“The perfect is the enemy of the good.”
“The perfect solution never executed realizes no value.”
I’m always amazed in meetings with clients how much time is spent on wordsmithing[i] content. It’s not that words don’t matter – they do – it’s just that fighting over different synonyms for the same concept feels pointless… or spending time trying to determine some perfect question to a prospect that accelerates the deal and saves the day. Cut it out.

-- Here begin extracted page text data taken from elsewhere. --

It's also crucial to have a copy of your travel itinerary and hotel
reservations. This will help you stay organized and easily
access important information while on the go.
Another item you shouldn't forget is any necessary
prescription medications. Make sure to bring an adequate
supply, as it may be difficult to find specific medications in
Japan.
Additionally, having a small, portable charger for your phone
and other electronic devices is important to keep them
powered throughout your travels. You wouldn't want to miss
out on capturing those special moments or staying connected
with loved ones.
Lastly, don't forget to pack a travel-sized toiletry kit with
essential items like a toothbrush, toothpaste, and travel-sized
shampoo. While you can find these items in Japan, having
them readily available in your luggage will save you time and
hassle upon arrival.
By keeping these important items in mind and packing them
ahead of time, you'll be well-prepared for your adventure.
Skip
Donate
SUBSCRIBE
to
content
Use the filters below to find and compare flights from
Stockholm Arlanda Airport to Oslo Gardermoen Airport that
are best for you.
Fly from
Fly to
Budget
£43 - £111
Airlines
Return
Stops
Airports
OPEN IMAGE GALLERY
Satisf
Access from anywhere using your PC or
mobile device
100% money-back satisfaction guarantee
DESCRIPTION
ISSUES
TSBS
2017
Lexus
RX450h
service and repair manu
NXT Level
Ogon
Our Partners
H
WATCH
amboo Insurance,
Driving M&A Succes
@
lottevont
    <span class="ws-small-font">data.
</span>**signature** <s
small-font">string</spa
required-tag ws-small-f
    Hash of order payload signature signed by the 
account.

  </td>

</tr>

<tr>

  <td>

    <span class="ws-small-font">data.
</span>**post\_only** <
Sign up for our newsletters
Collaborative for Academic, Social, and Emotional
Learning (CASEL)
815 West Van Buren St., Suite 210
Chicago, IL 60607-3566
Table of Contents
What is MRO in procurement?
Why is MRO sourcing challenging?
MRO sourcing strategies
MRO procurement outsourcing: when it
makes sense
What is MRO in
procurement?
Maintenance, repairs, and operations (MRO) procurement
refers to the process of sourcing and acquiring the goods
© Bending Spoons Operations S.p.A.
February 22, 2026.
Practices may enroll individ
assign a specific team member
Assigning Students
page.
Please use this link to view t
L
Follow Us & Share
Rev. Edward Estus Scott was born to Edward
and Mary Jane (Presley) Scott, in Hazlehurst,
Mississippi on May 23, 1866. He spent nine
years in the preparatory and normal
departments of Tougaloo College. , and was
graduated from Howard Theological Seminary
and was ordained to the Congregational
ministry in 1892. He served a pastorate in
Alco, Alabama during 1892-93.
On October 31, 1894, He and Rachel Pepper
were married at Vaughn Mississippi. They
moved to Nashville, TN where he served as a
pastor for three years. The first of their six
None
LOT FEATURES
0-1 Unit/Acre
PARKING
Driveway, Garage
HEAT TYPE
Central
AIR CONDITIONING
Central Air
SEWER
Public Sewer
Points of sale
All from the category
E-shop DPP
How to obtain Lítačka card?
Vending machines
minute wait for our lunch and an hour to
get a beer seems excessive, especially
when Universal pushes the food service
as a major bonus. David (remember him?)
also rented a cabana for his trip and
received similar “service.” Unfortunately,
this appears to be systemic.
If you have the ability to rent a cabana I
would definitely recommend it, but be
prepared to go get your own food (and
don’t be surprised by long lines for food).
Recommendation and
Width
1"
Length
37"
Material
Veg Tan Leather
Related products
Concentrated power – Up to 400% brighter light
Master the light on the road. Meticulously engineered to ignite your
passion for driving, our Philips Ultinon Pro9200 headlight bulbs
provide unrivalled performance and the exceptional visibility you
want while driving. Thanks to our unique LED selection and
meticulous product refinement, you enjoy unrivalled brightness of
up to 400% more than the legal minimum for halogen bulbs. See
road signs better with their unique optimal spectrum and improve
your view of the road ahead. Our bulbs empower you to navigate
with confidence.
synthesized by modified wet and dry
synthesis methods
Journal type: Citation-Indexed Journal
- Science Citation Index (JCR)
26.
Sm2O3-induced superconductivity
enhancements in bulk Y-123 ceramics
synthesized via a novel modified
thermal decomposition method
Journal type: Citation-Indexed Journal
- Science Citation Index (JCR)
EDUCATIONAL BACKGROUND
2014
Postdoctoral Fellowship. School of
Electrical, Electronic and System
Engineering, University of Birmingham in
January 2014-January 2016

Anthony Iannerino recently wrote a blog entitled: “Stop Searching for the Perfect Way to Sell." In it, he writes:
Selling is a complex, dynamic human interaction, which is to say, it doesn’t lend itself to a single right choice that covers all of the possible variables. Because there is not one right choice for every situation, there is no perfect way; there are only choices.
Anthony also created a video entitled “There are No Magic Words." In a nutshell, there is no perfect message or question for every selling situation. As much as we strive for certainty and control in life, we must adapt to uncertainty and uncontrollables.
In sales we often focus on the wrong things:
- We focus on our perfect product instead of the customer’s imperfect needs, which can be ‘messy,' ambiguous, and shifting.
- We focus on our best price vs. how the customer will realize value and their return on investment.
- We focus on articulating the perfect message or question vs. collaboratively exploring how the prospect or customer defines and measures value.
… you get the point.
Having interviewed 1,000+ high-performing sales professionals in my career, one of the things that has stood out is that the best ones feel like they have the tools and strategies to deal with whatever comes up. The attitude is one of “I’ll deal with it” and “we’ll figure it out."
It’s the confidence with knowing you have a large toolbox of stories, messages, and questions that can be adapted to whatever selling situation comes up. If someone tells you that there is a perfect selling methodology, exercise program, or food you need to eat, I would want to know ‘perfect for what and for how long?’
[i] Technically, a wordsmith is a skilled writer and wordsmithing is not a word in a conventional dictionary. It is a well-known word, however, used colloquially that means an often-pedantic focus on looking for the perfect word or edit that will complete the point, idea or sentence.